What you need to do:
Return each line of the items below that contains the word "attached". Matching is case-sensitive.

Data supplied:
begin

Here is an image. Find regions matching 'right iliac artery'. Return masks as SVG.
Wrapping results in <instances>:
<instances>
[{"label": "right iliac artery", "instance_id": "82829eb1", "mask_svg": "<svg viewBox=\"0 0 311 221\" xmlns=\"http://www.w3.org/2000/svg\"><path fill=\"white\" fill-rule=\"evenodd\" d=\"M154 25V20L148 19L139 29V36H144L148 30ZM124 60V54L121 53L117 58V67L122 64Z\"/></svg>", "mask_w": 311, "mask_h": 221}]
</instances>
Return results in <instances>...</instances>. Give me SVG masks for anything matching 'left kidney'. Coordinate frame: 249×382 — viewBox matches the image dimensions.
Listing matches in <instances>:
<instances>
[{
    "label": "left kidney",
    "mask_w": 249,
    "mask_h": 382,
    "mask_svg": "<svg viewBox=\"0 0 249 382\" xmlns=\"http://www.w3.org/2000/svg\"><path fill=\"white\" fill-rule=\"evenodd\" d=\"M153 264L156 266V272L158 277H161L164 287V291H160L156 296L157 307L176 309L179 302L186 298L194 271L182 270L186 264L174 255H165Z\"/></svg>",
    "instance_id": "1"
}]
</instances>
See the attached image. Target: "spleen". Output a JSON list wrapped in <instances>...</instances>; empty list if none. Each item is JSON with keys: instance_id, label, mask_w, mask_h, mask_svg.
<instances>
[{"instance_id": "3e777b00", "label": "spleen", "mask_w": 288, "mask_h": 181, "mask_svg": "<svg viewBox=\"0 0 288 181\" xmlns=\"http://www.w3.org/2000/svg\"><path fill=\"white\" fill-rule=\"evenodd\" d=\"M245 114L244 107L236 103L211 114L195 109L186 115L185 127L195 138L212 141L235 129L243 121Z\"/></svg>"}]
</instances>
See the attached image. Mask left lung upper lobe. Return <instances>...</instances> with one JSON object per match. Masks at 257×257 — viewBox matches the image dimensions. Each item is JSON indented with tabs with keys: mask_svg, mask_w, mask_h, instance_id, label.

end

The answer:
See the attached image. Target: "spleen". Output a JSON list wrapped in <instances>...</instances>; empty list if none. Each item is JSON with keys: instance_id, label, mask_w, mask_h, mask_svg.
See the attached image. Mask left lung upper lobe. Return <instances>...</instances> with one JSON object per match. Masks at 257×257 — viewBox matches the image dimensions. Each item is JSON indented with tabs with keys: mask_svg, mask_w, mask_h, instance_id, label.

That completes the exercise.